== Data shown ==
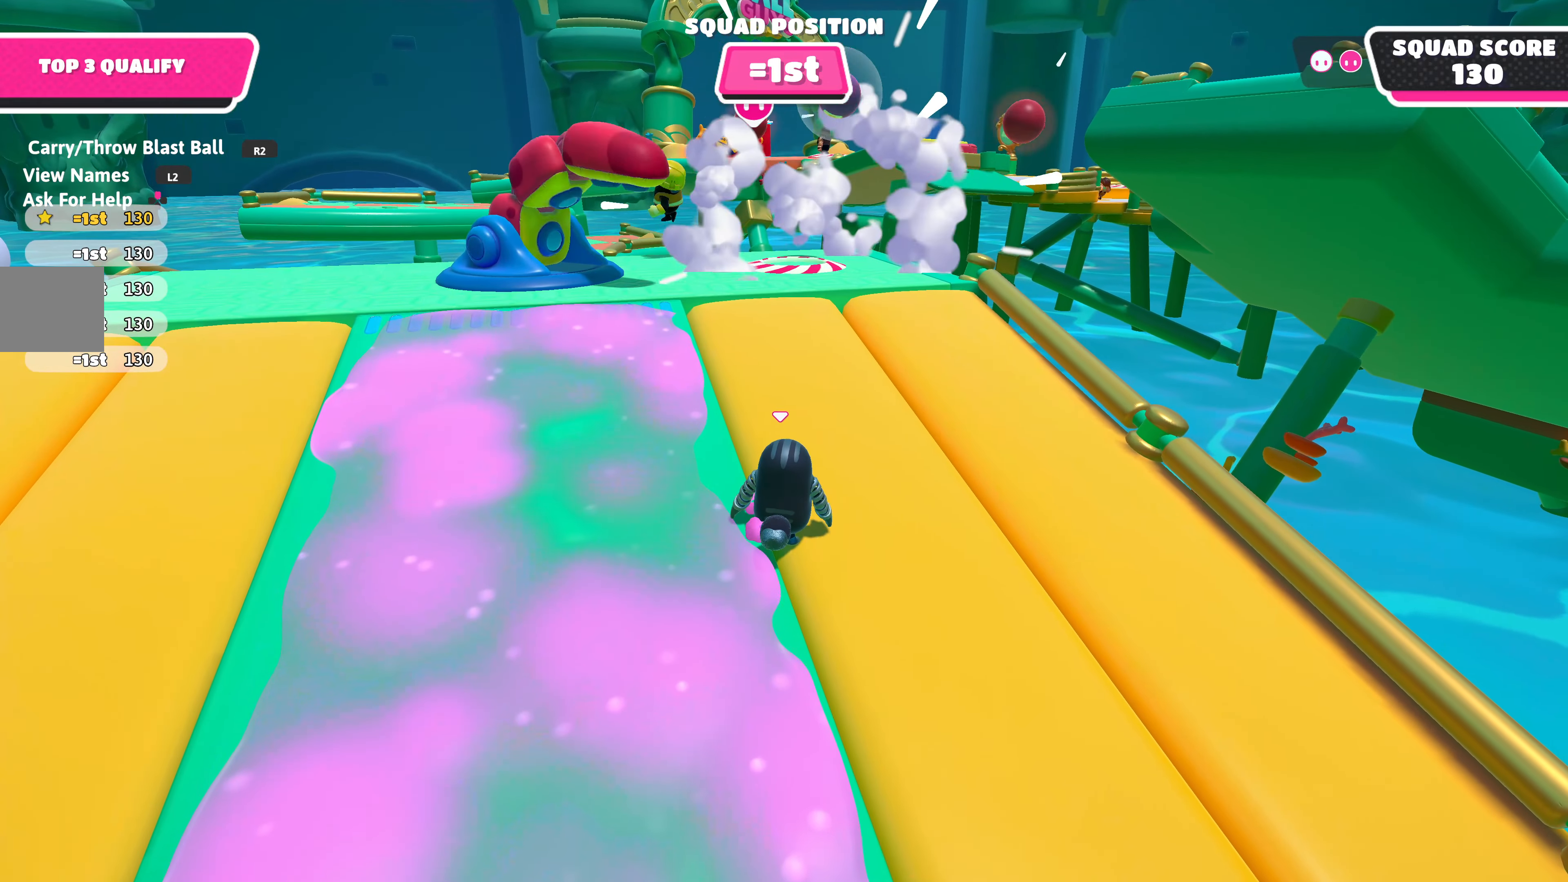
{"buttons": [], "left_stick": "center", "right_stick": "center", "events": []}
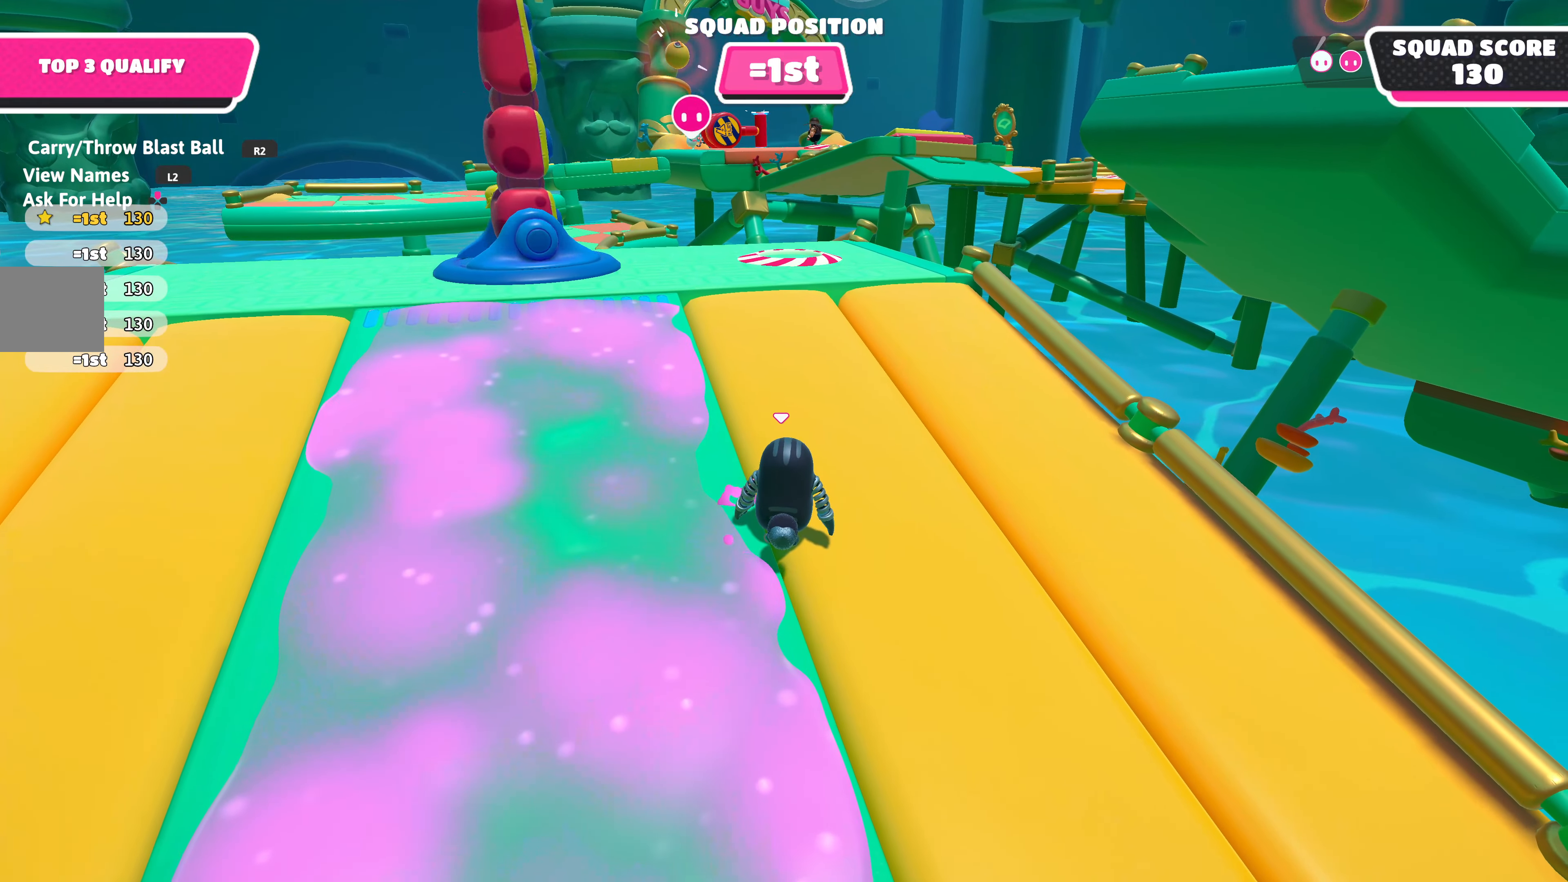
{"buttons": [], "left_stick": "down", "right_stick": "center", "events": [[133, "left_stick", "down-left"], [466, "left_stick", "down"]]}
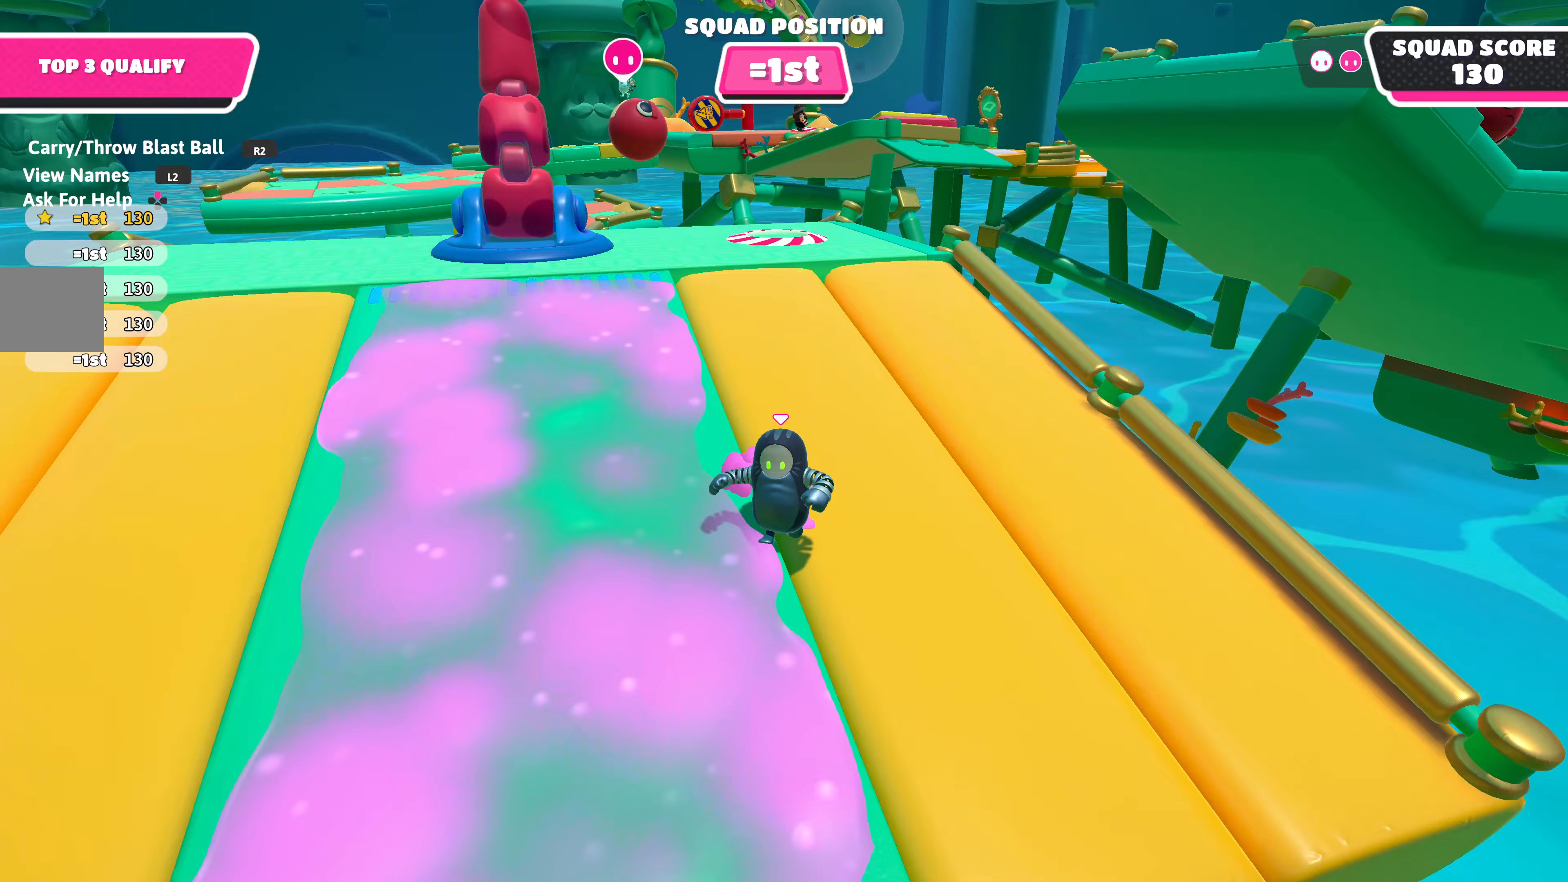
{"buttons": ["CROSS"], "left_stick": "down", "right_stick": "center", "events": [[467, "CROSS", "down"]]}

== How to complete this task ==
Write the material out again exactly. Skip each picture.

== Your response ==
{"buttons": [], "left_stick": "center", "right_stick": "center", "events": []}
{"buttons": [], "left_stick": "down", "right_stick": "center", "events": [[133, "left_stick", "down-left"], [466, "left_stick", "down"]]}
{"buttons": ["CROSS"], "left_stick": "down", "right_stick": "center", "events": [[467, "CROSS", "down"]]}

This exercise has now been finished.